The best introduction to Monk
This is not the first Monk album I ever heard. When first learning about his work, I explored the Blue Note recordings. They are superb works in their own right; anyone who is serious about jazz must hear them. But I don't think they are representative of the man's brilliance. What Monk did while recording for Riverside was create his own musical universe. If you've never heard this album before you might be blown away by the off-kilter style. It's not bop, it's not cool jazz, it's not even hard bop. You will know after hearing this record if Monk is an artist worth pursuing for your collection, and if you're like me, you'll probably want to get your hands on everything he recorded for Riverside.
Brilliance is just one of its attributes
Brilliant Corners is remarkable for bringing together musicians who had established themselves as major jazzmen in their own right and yet gave everything on this date to make an album that from the outset would reflect Monk's peculiar musical world.

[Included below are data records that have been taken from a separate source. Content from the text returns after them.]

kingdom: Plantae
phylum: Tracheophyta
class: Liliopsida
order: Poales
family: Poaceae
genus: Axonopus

Perhaps it is Monk's most enduring masterpiece.
The title piece is one of the single major works in the jazz canon. It proved so difficult to play that 25 separate cuts had to be spliced together to produce the final piece. Sonny Rollins was the tenor saxophonist on the date and leading guest musician. As a teenager, Rollins had rehearsed alongside Monk. His contribution to "Brilliant Corners" was devastating: he acquired a feel for the unusual structure of the piece -abrupt changes of tempo, bombast followed by bathos, sudden diabolical runs, jumps into double time- and became Monk's voice through a horn, while retaining the unmistakeable Rollins attack. And all this drama was held together by the polyrhythmic adaptability of Max Roach, who had played so magnificently with Rollins a few months earlier on Saxophone Colossus.
The rest of the album contains the eccentric blues "Ba-lue Bolivar Ba-lues-are" (which appears on numerous early 1960s discs, including Monk's Dream, Columbia, 1962), the first recording of "Pannonica", written for the wealthy jazz-lover Pannonica "Nica" de Koenigswarter, in whose New York apartment Charlie Parker had died the year before, "Bemsha Swing", first recorded by Monk in 1952 and on this occasion featuring Duke Ellington's chief trumpeter Clark Terry, and a solo reading of "I Surrender, Dear". This is an essential modern jazz album.